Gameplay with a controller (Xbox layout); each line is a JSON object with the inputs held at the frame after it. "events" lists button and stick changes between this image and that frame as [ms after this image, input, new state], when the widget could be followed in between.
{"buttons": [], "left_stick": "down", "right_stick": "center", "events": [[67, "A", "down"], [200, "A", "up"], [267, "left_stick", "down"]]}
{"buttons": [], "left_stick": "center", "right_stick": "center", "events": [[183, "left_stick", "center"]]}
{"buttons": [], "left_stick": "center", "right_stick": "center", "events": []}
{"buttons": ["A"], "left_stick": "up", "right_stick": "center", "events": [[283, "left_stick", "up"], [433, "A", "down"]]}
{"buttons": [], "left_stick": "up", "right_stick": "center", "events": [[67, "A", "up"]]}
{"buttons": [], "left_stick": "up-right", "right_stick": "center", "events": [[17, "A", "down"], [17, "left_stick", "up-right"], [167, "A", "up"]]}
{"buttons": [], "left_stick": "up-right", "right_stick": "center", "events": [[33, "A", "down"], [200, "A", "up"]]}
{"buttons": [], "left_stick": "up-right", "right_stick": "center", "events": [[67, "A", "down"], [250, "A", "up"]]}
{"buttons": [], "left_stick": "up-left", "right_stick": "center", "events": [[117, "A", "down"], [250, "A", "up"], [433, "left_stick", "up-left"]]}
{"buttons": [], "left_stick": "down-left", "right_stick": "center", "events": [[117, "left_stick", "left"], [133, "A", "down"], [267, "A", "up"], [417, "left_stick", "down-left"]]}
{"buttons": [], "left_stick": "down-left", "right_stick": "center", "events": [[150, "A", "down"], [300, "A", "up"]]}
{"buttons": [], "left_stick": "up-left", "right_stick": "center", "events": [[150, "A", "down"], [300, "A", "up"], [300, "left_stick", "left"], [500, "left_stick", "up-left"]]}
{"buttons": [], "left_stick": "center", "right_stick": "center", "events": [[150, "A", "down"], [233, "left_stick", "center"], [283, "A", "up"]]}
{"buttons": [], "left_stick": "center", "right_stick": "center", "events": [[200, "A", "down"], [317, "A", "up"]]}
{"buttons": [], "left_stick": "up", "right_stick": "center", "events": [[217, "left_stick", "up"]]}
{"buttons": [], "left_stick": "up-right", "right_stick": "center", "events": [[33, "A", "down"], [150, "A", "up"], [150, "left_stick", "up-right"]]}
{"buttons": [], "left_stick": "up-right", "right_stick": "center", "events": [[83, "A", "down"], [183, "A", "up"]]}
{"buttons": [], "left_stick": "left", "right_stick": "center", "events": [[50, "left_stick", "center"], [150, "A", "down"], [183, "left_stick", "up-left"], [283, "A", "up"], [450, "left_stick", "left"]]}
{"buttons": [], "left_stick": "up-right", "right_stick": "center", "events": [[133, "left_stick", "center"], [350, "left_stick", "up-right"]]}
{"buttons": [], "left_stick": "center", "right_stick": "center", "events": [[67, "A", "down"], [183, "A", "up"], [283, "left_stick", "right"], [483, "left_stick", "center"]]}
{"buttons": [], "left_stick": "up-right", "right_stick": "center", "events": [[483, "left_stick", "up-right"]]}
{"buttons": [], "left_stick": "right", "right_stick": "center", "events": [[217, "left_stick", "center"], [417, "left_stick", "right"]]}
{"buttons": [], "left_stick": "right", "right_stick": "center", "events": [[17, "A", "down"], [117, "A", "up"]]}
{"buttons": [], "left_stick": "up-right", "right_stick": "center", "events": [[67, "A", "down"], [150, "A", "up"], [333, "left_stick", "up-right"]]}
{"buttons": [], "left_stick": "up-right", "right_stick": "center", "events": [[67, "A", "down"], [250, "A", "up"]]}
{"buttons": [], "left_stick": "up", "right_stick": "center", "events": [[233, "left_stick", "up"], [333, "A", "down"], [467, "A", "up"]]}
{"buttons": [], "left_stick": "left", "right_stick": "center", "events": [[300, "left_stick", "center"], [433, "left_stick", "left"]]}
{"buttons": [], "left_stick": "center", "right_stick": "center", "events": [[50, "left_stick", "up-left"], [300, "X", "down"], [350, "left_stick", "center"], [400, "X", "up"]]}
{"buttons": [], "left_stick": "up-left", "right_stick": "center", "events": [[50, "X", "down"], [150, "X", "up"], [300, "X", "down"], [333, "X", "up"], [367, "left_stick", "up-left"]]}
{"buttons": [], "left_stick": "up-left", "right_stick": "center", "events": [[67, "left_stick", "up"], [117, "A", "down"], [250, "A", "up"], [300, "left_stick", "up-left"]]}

◆ **Exercise**:
Send back every entry precisely as given.

◆ **Result of this exercise**:
Gameplay with a controller (Xbox layout); each line is a JSON object with the inputs held at the frame after it. "events" lists button and stick changes between this image and that frame as [ms after this image, input, new state], when the widget could be followed in between.
{"buttons": [], "left_stick": "down", "right_stick": "center", "events": [[67, "A", "down"], [200, "A", "up"], [267, "left_stick", "down"]]}
{"buttons": [], "left_stick": "center", "right_stick": "center", "events": [[183, "left_stick", "center"]]}
{"buttons": [], "left_stick": "center", "right_stick": "center", "events": []}
{"buttons": ["A"], "left_stick": "up", "right_stick": "center", "events": [[283, "left_stick", "up"], [433, "A", "down"]]}
{"buttons": [], "left_stick": "up", "right_stick": "center", "events": [[67, "A", "up"]]}
{"buttons": [], "left_stick": "up-right", "right_stick": "center", "events": [[17, "A", "down"], [17, "left_stick", "up-right"], [167, "A", "up"]]}
{"buttons": [], "left_stick": "up-right", "right_stick": "center", "events": [[33, "A", "down"], [200, "A", "up"]]}
{"buttons": [], "left_stick": "up-right", "right_stick": "center", "events": [[67, "A", "down"], [250, "A", "up"]]}
{"buttons": [], "left_stick": "up-left", "right_stick": "center", "events": [[117, "A", "down"], [250, "A", "up"], [433, "left_stick", "up-left"]]}
{"buttons": [], "left_stick": "down-left", "right_stick": "center", "events": [[117, "left_stick", "left"], [133, "A", "down"], [267, "A", "up"], [417, "left_stick", "down-left"]]}
{"buttons": [], "left_stick": "down-left", "right_stick": "center", "events": [[150, "A", "down"], [300, "A", "up"]]}
{"buttons": [], "left_stick": "up-left", "right_stick": "center", "events": [[150, "A", "down"], [300, "A", "up"], [300, "left_stick", "left"], [500, "left_stick", "up-left"]]}
{"buttons": [], "left_stick": "center", "right_stick": "center", "events": [[150, "A", "down"], [233, "left_stick", "center"], [283, "A", "up"]]}
{"buttons": [], "left_stick": "center", "right_stick": "center", "events": [[200, "A", "down"], [317, "A", "up"]]}
{"buttons": [], "left_stick": "up", "right_stick": "center", "events": [[217, "left_stick", "up"]]}
{"buttons": [], "left_stick": "up-right", "right_stick": "center", "events": [[33, "A", "down"], [150, "A", "up"], [150, "left_stick", "up-right"]]}
{"buttons": [], "left_stick": "up-right", "right_stick": "center", "events": [[83, "A", "down"], [183, "A", "up"]]}
{"buttons": [], "left_stick": "left", "right_stick": "center", "events": [[50, "left_stick", "center"], [150, "A", "down"], [183, "left_stick", "up-left"], [283, "A", "up"], [450, "left_stick", "left"]]}
{"buttons": [], "left_stick": "up-right", "right_stick": "center", "events": [[133, "left_stick", "center"], [350, "left_stick", "up-right"]]}
{"buttons": [], "left_stick": "center", "right_stick": "center", "events": [[67, "A", "down"], [183, "A", "up"], [283, "left_stick", "right"], [483, "left_stick", "center"]]}
{"buttons": [], "left_stick": "up-right", "right_stick": "center", "events": [[483, "left_stick", "up-right"]]}
{"buttons": [], "left_stick": "right", "right_stick": "center", "events": [[217, "left_stick", "center"], [417, "left_stick", "right"]]}
{"buttons": [], "left_stick": "right", "right_stick": "center", "events": [[17, "A", "down"], [117, "A", "up"]]}
{"buttons": [], "left_stick": "up-right", "right_stick": "center", "events": [[67, "A", "down"], [150, "A", "up"], [333, "left_stick", "up-right"]]}
{"buttons": [], "left_stick": "up-right", "right_stick": "center", "events": [[67, "A", "down"], [250, "A", "up"]]}
{"buttons": [], "left_stick": "up", "right_stick": "center", "events": [[233, "left_stick", "up"], [333, "A", "down"], [467, "A", "up"]]}
{"buttons": [], "left_stick": "left", "right_stick": "center", "events": [[300, "left_stick", "center"], [433, "left_stick", "left"]]}
{"buttons": [], "left_stick": "center", "right_stick": "center", "events": [[50, "left_stick", "up-left"], [300, "X", "down"], [350, "left_stick", "center"], [400, "X", "up"]]}
{"buttons": [], "left_stick": "up-left", "right_stick": "center", "events": [[50, "X", "down"], [150, "X", "up"], [300, "X", "down"], [333, "X", "up"], [367, "left_stick", "up-left"]]}
{"buttons": [], "left_stick": "up-left", "right_stick": "center", "events": [[67, "left_stick", "up"], [117, "A", "down"], [250, "A", "up"], [300, "left_stick", "up-left"]]}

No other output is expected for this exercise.